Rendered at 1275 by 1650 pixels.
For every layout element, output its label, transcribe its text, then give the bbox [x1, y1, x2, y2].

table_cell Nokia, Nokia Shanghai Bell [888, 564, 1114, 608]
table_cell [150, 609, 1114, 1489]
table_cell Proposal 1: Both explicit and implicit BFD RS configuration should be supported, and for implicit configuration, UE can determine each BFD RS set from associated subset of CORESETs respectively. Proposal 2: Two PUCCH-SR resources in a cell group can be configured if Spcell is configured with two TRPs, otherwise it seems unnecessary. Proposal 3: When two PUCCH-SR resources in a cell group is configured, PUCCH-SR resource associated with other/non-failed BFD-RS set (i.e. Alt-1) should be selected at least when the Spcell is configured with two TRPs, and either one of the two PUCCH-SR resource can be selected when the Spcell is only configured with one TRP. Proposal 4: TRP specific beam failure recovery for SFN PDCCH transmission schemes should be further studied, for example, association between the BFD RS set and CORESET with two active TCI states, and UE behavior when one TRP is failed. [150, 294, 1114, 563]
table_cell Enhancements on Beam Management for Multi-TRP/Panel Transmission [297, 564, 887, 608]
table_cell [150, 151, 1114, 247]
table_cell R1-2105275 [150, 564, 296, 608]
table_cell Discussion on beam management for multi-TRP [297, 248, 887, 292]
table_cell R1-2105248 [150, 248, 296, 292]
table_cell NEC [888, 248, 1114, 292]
*****
== Your task ==
Output all the lines above, matching them word for word.

== Response to this task ==
Rendered at 1275 by 1650 pixels.
For every layout element, output its label, transcribe its text, then give the bbox [x1, y1, x2, y2].

table_cell Nokia, Nokia Shanghai Bell [888, 564, 1114, 608]
table_cell [150, 609, 1114, 1489]
table_cell Proposal 1: Both explicit and implicit BFD RS configuration should be supported, and for implicit configuration, UE can determine each BFD RS set from associated subset of CORESETs respectively. Proposal 2: Two PUCCH-SR resources in a cell group can be configured if Spcell is configured with two TRPs, otherwise it seems unnecessary. Proposal 3: When two PUCCH-SR resources in a cell group is configured, PUCCH-SR resource associated with other/non-failed BFD-RS set (i.e. Alt-1) should be selected at least when the Spcell is configured with two TRPs, and either one of the two PUCCH-SR resource can be selected when the Spcell is only configured with one TRP. Proposal 4: TRP specific beam failure recovery for SFN PDCCH transmission schemes should be further studied, for example, association between the BFD RS set and CORESET with two active TCI states, and UE behavior when one TRP is failed. [150, 294, 1114, 563]
table_cell Enhancements on Beam Management for Multi-TRP/Panel Transmission [297, 564, 887, 608]
table_cell [150, 151, 1114, 247]
table_cell R1-2105275 [150, 564, 296, 608]
table_cell Discussion on beam management for multi-TRP [297, 248, 887, 292]
table_cell R1-2105248 [150, 248, 296, 292]
table_cell NEC [888, 248, 1114, 292]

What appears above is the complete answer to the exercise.